Good marketing is probably more art than science. It’s the art of building relationships. It’s moving prospects along a continuum that begins at “Never heard of ya,” and ends at “Where do I sign?” The trick is, knowing where along that line a prospect is so that our marketing communication is both appropriate and effective. In other words, a prospect who has “never heard of ya” will likely be put off by a communication that makes it sound like we’re old friends. Likewise, an introductory communication may be insulting if it lands on the desk of an old customer. Most marketing gurus will say that there are specific mile markers along this continuum from “Never heard of ya” to “Where do I sign?,” but there are many different views on the number and nature of those mile markers. For one marketer’s view, please continue reading below.
“Marketing is a contest for people’s attention.” – Seth Godin
Jeff McKay is the founder and CEO of Prudent Pedal Marketing, a marketing consultancy in La Grange. Jeff recently gave a marketing presentation to a group of which we are both members, and a portion of his presentation was devoted to relationship-building mile markers . . . the steps we must go through to move a prospect from “Never heard of ya” to “Where do I sign?” In his scheme of things, there are five such steps:
1. Awareness. Clearly, nobody is going to do business with us if they don’t even know we exist. So the first step is to develop a bit of name recognition. Our prospect may not know much about us, but at least they need to have heard our name before.
2. Familiarity. Just because someone has heard our name before doesn’t mean they’re ready to buy from us. They need to learn what we do and how our business can help theirs. They need to know that our business practices are compatible with theirs. And they need to connect with us on a personal level so that we’re not just some faceless organization. As the saying goes, people do business with people, not companies.
3. Consideration. Now that our prospect knows a little about us, we need to move the relationship along to a point where our prospect is willing to consider doing business with us. To do that, we’ll need to demonstrate that we are qualified to deliver what we’ve promised, and that we can be trusted to consistently honor our commitments. Here the prospect may require that we submit to a trial of some kind, or provide testimonials from existing customers.
4. Choice. We don’t want to be just one of many on an “approved vendor” list. We want to be at the top of a “preferred vendor” list. When our prospect is willing to consider us and actually gives us our shot, we need to perform so well that we will be their first choice for any future opportunities.

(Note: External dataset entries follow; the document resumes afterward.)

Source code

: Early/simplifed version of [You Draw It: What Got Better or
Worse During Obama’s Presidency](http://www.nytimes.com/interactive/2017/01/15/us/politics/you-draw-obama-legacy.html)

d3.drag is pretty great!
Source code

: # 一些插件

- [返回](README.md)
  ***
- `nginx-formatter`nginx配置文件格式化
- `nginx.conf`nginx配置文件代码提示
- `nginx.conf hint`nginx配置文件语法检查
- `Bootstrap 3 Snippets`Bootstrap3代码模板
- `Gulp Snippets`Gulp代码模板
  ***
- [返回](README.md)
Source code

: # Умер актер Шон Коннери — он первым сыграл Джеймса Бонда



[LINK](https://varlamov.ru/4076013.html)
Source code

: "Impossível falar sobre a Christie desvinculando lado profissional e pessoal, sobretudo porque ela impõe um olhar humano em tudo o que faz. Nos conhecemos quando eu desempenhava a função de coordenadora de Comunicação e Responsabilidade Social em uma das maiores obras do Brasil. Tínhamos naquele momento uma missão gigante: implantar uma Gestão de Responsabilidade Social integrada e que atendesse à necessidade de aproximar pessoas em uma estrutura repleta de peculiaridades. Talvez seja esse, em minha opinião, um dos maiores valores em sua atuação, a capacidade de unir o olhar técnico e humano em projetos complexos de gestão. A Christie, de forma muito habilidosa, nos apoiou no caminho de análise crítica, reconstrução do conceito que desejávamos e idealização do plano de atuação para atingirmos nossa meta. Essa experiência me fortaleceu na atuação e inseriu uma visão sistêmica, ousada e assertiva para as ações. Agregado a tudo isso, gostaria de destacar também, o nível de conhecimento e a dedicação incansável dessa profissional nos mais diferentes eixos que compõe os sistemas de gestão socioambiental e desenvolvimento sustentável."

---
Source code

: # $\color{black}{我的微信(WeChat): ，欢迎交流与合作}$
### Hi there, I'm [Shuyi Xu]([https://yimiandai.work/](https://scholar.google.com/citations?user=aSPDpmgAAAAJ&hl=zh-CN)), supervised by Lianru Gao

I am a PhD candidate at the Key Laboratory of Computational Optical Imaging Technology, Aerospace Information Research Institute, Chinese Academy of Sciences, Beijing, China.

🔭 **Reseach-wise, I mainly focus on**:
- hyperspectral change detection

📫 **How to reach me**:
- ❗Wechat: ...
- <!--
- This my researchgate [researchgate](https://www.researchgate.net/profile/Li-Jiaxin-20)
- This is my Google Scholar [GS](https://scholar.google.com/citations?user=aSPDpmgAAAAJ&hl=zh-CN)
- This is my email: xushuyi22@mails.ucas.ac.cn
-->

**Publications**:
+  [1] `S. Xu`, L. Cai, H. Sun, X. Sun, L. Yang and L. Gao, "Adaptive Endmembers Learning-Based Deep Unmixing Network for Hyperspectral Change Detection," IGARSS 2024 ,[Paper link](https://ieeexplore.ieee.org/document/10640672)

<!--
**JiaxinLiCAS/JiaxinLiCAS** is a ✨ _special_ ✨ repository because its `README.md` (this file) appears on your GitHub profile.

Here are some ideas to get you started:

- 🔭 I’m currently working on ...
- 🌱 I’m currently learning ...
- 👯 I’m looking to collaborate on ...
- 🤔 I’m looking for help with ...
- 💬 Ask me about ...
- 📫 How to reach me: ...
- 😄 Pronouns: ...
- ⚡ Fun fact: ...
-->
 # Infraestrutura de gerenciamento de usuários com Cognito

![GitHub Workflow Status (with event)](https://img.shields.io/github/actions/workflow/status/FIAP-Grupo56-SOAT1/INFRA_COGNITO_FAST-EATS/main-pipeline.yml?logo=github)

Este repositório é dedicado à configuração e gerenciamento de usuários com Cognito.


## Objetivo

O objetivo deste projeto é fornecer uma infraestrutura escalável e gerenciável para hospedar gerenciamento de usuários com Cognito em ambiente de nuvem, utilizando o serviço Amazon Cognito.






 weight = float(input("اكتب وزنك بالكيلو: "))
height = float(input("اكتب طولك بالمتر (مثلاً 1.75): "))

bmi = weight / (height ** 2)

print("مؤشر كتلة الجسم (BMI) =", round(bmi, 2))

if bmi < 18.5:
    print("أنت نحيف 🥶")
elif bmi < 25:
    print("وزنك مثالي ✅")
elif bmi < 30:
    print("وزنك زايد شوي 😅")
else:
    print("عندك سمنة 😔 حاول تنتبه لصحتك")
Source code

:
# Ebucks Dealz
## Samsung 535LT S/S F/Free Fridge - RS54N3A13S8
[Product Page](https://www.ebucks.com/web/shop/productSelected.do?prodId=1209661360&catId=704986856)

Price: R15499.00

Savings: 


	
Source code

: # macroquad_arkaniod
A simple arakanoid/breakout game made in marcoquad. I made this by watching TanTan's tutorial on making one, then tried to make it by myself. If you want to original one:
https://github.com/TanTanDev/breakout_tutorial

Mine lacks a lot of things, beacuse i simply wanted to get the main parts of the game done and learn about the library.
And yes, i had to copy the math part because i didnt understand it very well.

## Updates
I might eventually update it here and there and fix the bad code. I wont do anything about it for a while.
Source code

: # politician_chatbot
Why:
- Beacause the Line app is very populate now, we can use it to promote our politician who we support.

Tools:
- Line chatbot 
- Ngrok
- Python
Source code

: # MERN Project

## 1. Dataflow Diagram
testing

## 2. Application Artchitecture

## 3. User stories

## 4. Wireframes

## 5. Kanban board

5. Loyalty. This is always where we want our train to stop. At this point, we have earned our customer’s trust by faithfully delivering on our commitments, again and again. We are firmly entrenched, and as long as we protect the relationship we’ve built, we’ll probably stay that way. In most cases, customers don’t last forever, but if we’ve reached this point, we’ll be in for a good, long run.
Viewed this way, Jeff McKay’s five steps make a good road map for moving the relationship from “awareness” to “loyalty.” And it provides a framework for planning our next moves . . . for recognizing what step the prospect is on, and for devising ways to move that prospect to the next step.